Issues Of Separation

Mark Nymeyer

When someone uses the word “Separatists” I am reminded of the original Puritans who came to the shores of Massachusetts to find a place to worship God. They left England because it was not a friendly place to worship as they saw fit. They separated so that they could worship God their way; the challenges came from both the institutional Church of England as well as the State that was wed to it. That was the 1600s.

When someone uses the word “separation” I am reminded of a story that took place in the 1800s. Thomas Jefferson had just been elected the third president of the United States and he sat down New Year’s Day (1802) to send a letter to the Danbury Baptist Association of Connecticut. In that letter he stated two things which define an issue of separation in 2020.

He wrote, “Believing with you that religion is a matter which lies solely between Man & his God, that he owes account to none other for his faith or his worship, that the legitimate powers of government reach actions only, & not opinions, I contemplate with sovereign reverence that act of the whole American people which declared that their legislature should ‘make no law respecting an establishment of religion, or prohibiting the free exercise thereof,’ thus building a wall of separation between Church & State.”

It did not take long for the letter to be published and then it went quietly away into the same place that all Presidential papers go. However, in 1879 the Supreme Court referenced the letter and used it to describe the “scope and effect of the [first] amendment.” It went away again, for 68 years but returned in the majority opinion of Justice Hugo Black in “Everson v. Board of Education”. He wrote, “a wall of separation between church and State.’ . . . That wall must be kept high and impregnable. We could not approve the slightest breach.”

Jefferson idealized “Individualism” and provided a missive metaphor that has become a “Legal Absolute”. In 21st Century America we are sold on individualism as our personal right and “the wall that separates Church and State” as a national distinctive among the community of nations.

A couple of years ago I listened to a radio commentator interview a Muslim cleric who identified a key difference between his country’s political views and America’s. He said that we Americans celebrate “separation of Church and State” as an enduring strength; whereas he comes from a country where their strength is rooted in the “absolute union of Mosque and State”. He further stated that because of the union of Mosque and State the Muslim world would defeat the West. He believed that without their union there is no enduring reason to engage an enemy who threatens a nations’ lifestyle that is solely rooted in capitalism. He did not believe that the American public would battle the Muslim world just to sustain our Western Capitalistic ways; there has to be more. At that moment I turned off the radio and pondered his comments. I believe that his conclusion has merit.

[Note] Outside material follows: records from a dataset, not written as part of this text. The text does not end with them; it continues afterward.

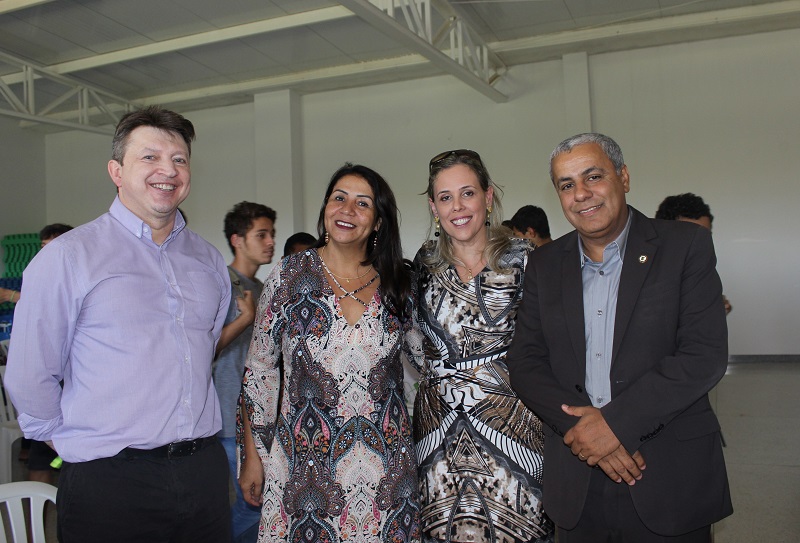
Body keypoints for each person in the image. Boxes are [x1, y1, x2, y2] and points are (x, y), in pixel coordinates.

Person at [5, 106, 232, 543]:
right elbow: (30, 370)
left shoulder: (207, 260)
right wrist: (63, 439)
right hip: (110, 479)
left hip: (201, 471)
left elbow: (203, 351)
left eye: (179, 159)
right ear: (116, 171)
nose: (168, 170)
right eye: (150, 157)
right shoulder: (69, 256)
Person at [506, 133, 732, 542]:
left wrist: (614, 426)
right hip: (577, 474)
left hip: (667, 473)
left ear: (623, 177)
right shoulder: (544, 264)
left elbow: (703, 354)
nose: (581, 194)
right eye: (567, 184)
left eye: (593, 176)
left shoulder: (684, 246)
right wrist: (585, 432)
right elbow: (525, 361)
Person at [238, 163, 422, 543]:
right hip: (304, 469)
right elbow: (260, 369)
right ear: (325, 208)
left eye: (362, 203)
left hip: (387, 470)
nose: (347, 210)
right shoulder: (289, 276)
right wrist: (253, 455)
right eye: (339, 198)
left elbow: (429, 362)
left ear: (378, 222)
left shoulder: (398, 283)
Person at [412, 149, 554, 542]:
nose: (457, 207)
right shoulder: (424, 265)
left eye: (467, 193)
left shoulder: (525, 259)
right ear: (434, 207)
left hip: (515, 431)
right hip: (438, 435)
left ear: (488, 197)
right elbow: (413, 342)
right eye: (445, 197)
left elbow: (552, 343)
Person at [214, 201, 277, 543]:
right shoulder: (222, 284)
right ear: (237, 240)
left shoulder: (261, 288)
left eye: (272, 234)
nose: (270, 242)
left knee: (260, 503)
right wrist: (245, 320)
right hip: (229, 417)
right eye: (261, 234)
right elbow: (204, 348)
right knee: (252, 504)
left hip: (258, 415)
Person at [2, 222, 73, 473]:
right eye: (43, 246)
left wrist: (10, 296)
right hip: (48, 378)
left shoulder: (79, 275)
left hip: (73, 378)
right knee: (41, 455)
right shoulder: (37, 273)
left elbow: (56, 307)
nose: (47, 252)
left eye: (53, 246)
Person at [656, 192, 731, 314]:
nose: (699, 244)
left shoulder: (703, 275)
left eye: (705, 237)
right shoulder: (635, 274)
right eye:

As we separate our national conscience from traditional Christian mores we grow more and more fragmented around our individual agendas. The political result is that our new leaders are the people who promise the most to the most people yet are unable to keep any of those promises. Meanwhile they access the top rung of the good life as elected representatives. Just today two Cabinet nominees have withdrawn because they were “sloppy” living the good life.

Perhaps traditional Christian virtue would return to the political stage if we separated all levels of political leadership from money and placed every elected official in the same Social Security network that the blue collar worker lives with. End any and all contributions from PACs and any and all gifts from Lobbyists; limit all contributions to $99 per person, period. Put the entire sum of PERS into the Social Security Trust Fund and separate the “mother’s milk of politics” from the politicians who have the power to direct money. Finally, deposit all “left over” campaign funds into the public till and begin again.

We began as a country with deeply held religious beliefs and it was expected that those beliefs would inform and govern our public and political conscience. Over the past 60+ years we have systematically separated our national soul from our religious roots and the moral convictions that nurtured them. All we have left is the capitalistic machine that was born from it and it is consuming us; it may be destroying us.

We stand on the precipice of financial disaster. Could it be that we have separated ourselves from the wrong thing and cling to the one thing that should never be the goal of any person or nation?